■ About this task:
Resume the forum piece on the U.S. election and the North Korean nuclear problem, picking up after its last sentence.

───── Selected extract

[FORUM]Time running out for NorthIf it is true that accidents do not repeat themselves, next Wednesday morning the next president of the United States will be decided. It has been such a head-to-head race that some even predict there will be almost fiction-like confusion as there was in the 2000 presidential election, but since this would be bewildering even for non-U.S. citizens, let us first of all assume that this will not be the case this time around.
No matter whether George W. Bush or John Kerry becomes the next occupant of the White House, the most important foreign policy issue he will be faced with is the situation in Iraq. Iraq is expecting to have general elections next January. Although Mr. Bush is in the position to take care of state affairs till the end of January, including matters related to the Iraq elections, if Mr. Kerry is elected, there will be nothing much to expect from Mr. Bush who will become helpless after an election defeat.
Therefore if John Kerry is elected, leadership of foreign policy, including the problem of Iraq, will actually leave Mr. Bush’s hands.
International affairs specialists in Washington all agree that the next agenda after Iraq will be the North Korean and Iranian nuclear problems. The North Korean nuclear problem especially arose as an urgent issue during the election campaign. Mr. Kerry raised the issue, criticizing Mr. Bush for being too occupied with Iraq and neglecting to take care of the substantial and seriously dangerous North Korean nuclear problem. Both candidates agreed on the need to get rid of the North Korean nuclear threats quickly, so they have to find a way to conclude this problem some way.
With the election right in front of us, U.S. Secretary of State Colin Powell pays a visit to Korea, China and Japan. Some U.S. media are reporting that the main purpose of his visits is to coordinate the allies’ policy on the North Korean nuclear problem. But the analysis that these are actually visits to say farewell is gaining more ground. It has been known for a long time now that Mr. Powell is not included in the list of Mr. Bush’s second-term cabinet.

──────────
───── Entries shown

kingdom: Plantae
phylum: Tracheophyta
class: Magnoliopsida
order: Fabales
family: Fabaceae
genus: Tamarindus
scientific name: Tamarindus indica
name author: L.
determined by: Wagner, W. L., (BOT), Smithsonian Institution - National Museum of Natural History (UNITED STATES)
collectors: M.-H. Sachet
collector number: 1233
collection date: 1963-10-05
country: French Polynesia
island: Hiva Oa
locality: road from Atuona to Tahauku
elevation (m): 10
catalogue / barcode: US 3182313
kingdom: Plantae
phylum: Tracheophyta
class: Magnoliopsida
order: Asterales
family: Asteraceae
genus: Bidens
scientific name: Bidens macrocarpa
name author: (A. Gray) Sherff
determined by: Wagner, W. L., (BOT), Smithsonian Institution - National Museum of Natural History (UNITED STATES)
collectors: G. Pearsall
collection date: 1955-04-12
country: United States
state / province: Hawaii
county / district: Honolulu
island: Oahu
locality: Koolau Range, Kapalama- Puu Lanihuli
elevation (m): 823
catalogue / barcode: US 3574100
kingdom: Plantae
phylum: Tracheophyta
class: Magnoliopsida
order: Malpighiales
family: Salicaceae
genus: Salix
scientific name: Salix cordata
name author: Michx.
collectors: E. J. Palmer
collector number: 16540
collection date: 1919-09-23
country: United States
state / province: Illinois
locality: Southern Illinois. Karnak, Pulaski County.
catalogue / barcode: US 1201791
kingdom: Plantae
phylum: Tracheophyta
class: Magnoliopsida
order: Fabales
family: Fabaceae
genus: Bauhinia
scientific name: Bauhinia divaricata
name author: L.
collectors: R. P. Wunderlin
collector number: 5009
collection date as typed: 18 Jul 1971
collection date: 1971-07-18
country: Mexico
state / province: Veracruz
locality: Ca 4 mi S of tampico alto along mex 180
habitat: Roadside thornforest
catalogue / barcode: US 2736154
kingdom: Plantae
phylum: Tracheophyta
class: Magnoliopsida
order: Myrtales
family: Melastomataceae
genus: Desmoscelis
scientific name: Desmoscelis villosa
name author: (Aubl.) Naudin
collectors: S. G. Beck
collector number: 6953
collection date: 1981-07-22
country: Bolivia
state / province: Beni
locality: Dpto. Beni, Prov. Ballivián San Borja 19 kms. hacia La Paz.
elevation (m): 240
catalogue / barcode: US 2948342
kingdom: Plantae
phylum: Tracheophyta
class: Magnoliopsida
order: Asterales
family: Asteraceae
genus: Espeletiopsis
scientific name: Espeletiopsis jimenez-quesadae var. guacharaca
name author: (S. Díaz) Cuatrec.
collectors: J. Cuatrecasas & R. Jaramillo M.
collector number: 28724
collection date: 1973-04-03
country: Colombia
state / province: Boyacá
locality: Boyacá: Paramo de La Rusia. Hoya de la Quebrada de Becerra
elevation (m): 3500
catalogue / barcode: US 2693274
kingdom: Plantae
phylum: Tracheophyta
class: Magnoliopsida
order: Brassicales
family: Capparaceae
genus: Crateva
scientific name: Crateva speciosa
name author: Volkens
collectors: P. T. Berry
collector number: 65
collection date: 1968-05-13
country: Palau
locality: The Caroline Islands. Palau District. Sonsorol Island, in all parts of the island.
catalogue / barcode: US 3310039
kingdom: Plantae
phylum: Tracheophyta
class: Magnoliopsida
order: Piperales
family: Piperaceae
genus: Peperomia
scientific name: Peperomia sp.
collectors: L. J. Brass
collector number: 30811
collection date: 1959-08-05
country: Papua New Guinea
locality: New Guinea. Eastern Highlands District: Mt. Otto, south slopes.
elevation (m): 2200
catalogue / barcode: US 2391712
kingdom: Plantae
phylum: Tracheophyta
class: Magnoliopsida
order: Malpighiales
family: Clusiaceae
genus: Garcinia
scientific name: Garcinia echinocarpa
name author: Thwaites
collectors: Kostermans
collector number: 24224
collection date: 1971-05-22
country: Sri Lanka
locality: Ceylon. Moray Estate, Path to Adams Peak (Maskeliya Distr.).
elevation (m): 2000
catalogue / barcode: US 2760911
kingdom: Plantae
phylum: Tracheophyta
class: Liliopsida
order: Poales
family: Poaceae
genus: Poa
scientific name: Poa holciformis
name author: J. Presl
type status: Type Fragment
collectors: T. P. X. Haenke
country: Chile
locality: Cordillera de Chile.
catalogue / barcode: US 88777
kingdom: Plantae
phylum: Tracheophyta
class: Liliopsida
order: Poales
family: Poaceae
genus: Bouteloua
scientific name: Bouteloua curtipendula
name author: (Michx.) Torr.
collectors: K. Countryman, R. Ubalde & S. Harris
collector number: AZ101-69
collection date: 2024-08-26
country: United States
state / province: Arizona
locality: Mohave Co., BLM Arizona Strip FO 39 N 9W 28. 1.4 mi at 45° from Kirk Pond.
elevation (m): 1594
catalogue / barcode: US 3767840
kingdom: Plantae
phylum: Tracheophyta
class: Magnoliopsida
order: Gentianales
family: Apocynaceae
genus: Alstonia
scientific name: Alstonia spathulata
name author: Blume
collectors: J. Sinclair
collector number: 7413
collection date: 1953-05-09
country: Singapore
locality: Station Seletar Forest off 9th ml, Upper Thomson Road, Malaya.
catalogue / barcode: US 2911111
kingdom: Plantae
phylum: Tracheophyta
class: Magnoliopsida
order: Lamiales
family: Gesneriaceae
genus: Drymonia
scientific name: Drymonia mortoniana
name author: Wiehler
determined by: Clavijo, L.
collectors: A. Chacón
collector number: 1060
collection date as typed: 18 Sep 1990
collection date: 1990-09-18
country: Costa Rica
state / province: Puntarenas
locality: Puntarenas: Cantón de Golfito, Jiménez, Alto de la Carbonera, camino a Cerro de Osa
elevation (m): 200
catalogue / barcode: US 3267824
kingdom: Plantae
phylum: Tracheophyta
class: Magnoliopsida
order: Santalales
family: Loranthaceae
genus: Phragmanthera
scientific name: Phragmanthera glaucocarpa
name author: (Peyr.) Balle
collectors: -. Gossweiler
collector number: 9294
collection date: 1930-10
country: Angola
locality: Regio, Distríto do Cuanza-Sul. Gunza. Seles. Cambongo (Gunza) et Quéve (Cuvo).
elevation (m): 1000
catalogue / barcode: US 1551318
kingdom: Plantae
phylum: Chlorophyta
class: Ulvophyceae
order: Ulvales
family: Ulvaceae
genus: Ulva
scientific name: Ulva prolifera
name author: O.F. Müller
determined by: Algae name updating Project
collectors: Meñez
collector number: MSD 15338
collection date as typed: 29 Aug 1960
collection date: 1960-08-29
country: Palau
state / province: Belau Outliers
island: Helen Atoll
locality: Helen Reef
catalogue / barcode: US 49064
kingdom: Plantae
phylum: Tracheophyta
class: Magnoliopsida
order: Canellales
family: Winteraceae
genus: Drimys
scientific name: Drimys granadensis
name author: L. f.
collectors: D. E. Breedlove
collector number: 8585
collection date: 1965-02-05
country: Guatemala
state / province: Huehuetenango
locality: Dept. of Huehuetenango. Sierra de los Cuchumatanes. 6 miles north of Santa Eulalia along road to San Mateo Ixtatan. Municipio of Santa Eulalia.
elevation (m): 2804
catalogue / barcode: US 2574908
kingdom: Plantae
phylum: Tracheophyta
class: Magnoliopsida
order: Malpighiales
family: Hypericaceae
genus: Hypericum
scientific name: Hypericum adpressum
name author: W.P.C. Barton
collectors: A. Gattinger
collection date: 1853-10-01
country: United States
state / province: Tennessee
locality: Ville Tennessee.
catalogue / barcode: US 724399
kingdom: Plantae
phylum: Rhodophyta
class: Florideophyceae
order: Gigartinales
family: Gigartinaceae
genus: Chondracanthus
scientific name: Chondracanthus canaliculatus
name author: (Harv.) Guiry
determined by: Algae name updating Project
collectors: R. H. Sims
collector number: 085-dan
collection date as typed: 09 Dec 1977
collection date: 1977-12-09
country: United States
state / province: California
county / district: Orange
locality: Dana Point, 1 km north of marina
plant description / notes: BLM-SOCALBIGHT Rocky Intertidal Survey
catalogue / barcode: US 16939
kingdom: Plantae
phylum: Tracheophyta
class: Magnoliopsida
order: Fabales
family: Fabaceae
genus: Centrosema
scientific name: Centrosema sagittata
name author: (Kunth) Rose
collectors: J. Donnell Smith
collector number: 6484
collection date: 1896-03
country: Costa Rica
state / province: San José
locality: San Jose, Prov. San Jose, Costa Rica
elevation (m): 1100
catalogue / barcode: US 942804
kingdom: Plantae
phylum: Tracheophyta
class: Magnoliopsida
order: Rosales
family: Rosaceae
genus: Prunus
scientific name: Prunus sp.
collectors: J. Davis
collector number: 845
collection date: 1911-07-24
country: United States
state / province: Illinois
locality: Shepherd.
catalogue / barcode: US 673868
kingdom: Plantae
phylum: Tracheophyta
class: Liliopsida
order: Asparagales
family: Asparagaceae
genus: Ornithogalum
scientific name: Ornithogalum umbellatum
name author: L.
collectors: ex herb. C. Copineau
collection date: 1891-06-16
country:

──────────

■ Exercise result:
In the midst of a sharp confrontation within the administration over the North Korean nuclear problem, Colin Powell was the one who made it possible to maintain a balance between the hawks and the doves by standing on the side of the moderates. If Mr. Bush is re-elected, according to most observers, U.S. National Security Advisor Condoleezza Rice takes the place of Colin Powell. The leadership role in foreign policy can only be taken by Vice President Dick Cheney, who represents the tougher group on those issues. As long as there is no meaningful change in the attitude of North Korea, the six-way talks on the North Korean nuclear problem will not look very promising. There are even hasty predictions that if Mr. Bush is re-elected, a “nuclear storm” dispatched from Washington will come to the Korean Peninsula some time around next summer ― meaning that there is a big chance that frightening words like U.N. economic sanctions, death and change of regime will appear in the U.S. media.
It goes without saying that Pyeongyang is anxiously awaiting the news of Mr. Kerry’s election. Mr. Kerry has publicly pledged a “big deal” on the nuclear problem through bilateral talks between the United States and North Korea. He has shown a strong will to reach a big agreement not just on the nuclear problem but also on issues such as the reduction of conventional forces and the U.S. forces in Korea, improvement of North Korean human rights and the conclusion of a peace accord with the North, all out on the table for negotiations.
If the intentions of Pyeongyang are for negotiations, the election of Mr. Kerry could definitely be a chance for North Korea. But if their true intentions are in keeping nuclear weapons, there is nothing they can expect from the election of Mr. Kerry.
Moving the United States, using the nuclear issue as a lever that the North pursued for 20 years, has been somewhat successful. There is also an aspect that the North has toyed with Washington making maximum use of the weak and contradictory points of the Nuclear Non-Proliferation Treaty.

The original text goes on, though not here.